Otra víctima que trató de huir y se desplomó, yacía a cuatro metros de distancia de la carretera.

Un médico se acercó y puso una gruesa cinta de goma en su pierna para detener la sangre. Luego una ambulancia apareció. El médico dijo: “Métanlo rápido en la ambulancia”. Otro médico dijo: “No, vamos a detener el sangramiento primero”. El primer médico gritó más fuerte: “¡No me importa eso! ¡Deja de hacer lo que sea que estés haciendo! ¡¡¡Métanlo en la ambulancia ya!!!”.

Pusimos a la víctima en la camilla. Miré hacia la carretera —ahora llena con docenas de coches que vinieron— y no había manera de que la ambulancia pudiera salir. Corrí rápido por el camino, golpeando los coches y gritando: “¡Muévanse a un lado para que la ambulancia pueda salir! ¡Ahora!”. Momentos después la ambulancia salió rápidamente.

Caminé de regreso a la escena y vi otras tres víctimas. Reconocí a un niño herido de un equipo de baloncesto vecino con el cual habíamos jugado un partido hace dos semanas. Estaba tirado en los arbustos a unos cuatro metros de distancia de la carretera. Había tratado de huir de los disparos y luego se desplomó.

Cabecilla en Jordania

Dado que había bastante gente cuidando de las víctimas, decidí documentar el incidente tomando fotografías. Es importante que el mundo vea cómo el terror se desarrolla en mi patio trasero. Con mucho cuidado saqué mi teléfono y sutilmente tomé algunas fotografías, asegurándome de que no aparecieran los rostros de los heridos. Incluso me aseguré de no fotografiar ningún número en la parte posterior de los uniformes de baloncesto; yo no quería una madre se enterara a través de los medios. Y si bien me sentía mal sacando fotos mientras las víctimas yacían sangrando en el suelo, me pareció que alguien tenía que hacerlo.

Después de que todos los heridos fueron trasladados a diferentes hospitales, volví a mi carro y me quité mi pesado chaleco antibalas que ahora estaba lleno de sudor. Vi al comandante de la unidad de seguridad. Él me pidió que me sentara junto a la radio militar y que le ayudara con todas las llamadas entrantes que continuaban sin parar.

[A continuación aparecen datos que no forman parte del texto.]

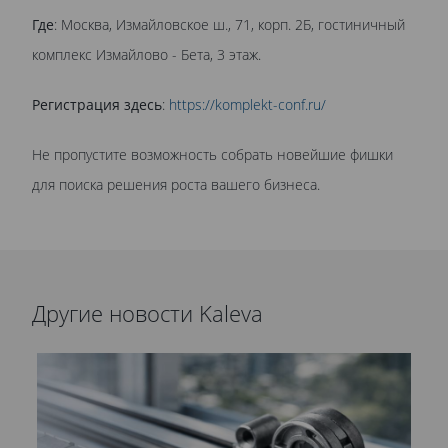
Где
: Москва, Измайловское ш., 71, корп. 2Б, гостиничный
комплекс Измайлово - Бета, 3 этаж.
Регистрация здесь
:
https://komplekt-conf.ru/
Не пропустите возможность собрать новейшие фишки
для поиска решения роста вашего бизнеса.
Другие новости Kaleva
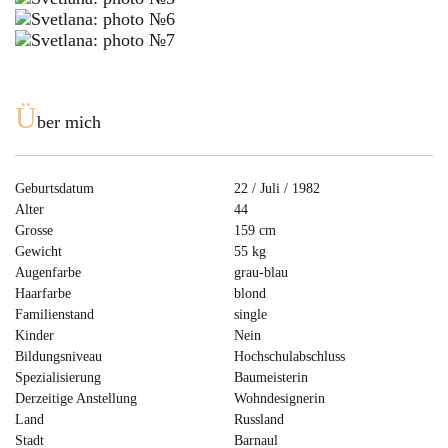
Ü
ber mich
Geburtsdatum
22 / Juli / 1982
Alter
44
Grosse
159 cm
Gewicht
55 kg
Augenfarbe
grau-blau
Haarfarbe
blond
Familienstand
single
Kinder
Nein
Bildungsniveau
Hochschulabschluss
Spezialisierung
Baumeisterin
Derzeitige Anstellung
Wohndesignerin
Land
Russland
Stadt
Barnaul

Al día siguiente, enterramos al joven y vivaz Malaji Rosenfeld, nuestro querido amigo y vecino. Esta es la segunda vez que la familia Rosenfeld ha sido azotada con la tragedia: el hermano mayor de Malaji, Itzjak (Menajem), un piloto de la Fuerza Aérea de Israel, murió en el año 2002. “Malaji asumió el rol de hermano mayor después de la muerte de su hermano. Les dio mucho amor a los niños más pequeños de la familia”, dijeron sus padres.

Podría haber sido yo quien yaciera en un charco de sangre en medio de la carretera.

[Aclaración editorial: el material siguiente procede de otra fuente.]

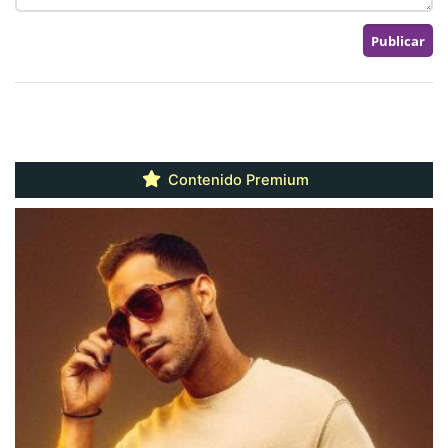
Contenido Premium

En los días siguientes, arrestaron a los integrantes de la célula terrorista de Hamás que cometió este crimen atroz. Sin embargo, el cabecilla del grupo, Ahmad Najar, no fue detenido. Después de su liberación —como parte del acuerdo de Gilat Shalit—, Najar se trasladó a Jordania, donde ha estado organizando y financiando ataques terroristas contra israelíes desde entonces.

En la noche del asesinato de Malaji, como a eso de las 4 de la mañana, cuando los caminos finalmente se despejaron y el teléfono de la unidad de seguridad dejó de sonar, me dirigí a casa. Mis manos aún estaban sucias con sangre. Cuando llegué, apagué mi coche y me hundí en mi asiento. No podía imaginar ir a casa a dormir en mi cómoda cama. ¿Cómo podía hacer algo así si fácilmente podría haber sido yo quien yaciera en un charco de sangre en medio de la carretera?

Entonces me di cuenta de que la vida debe continuar. Y entendí que mientras más duro golpee el enemigo, más fuertes nos volveremos.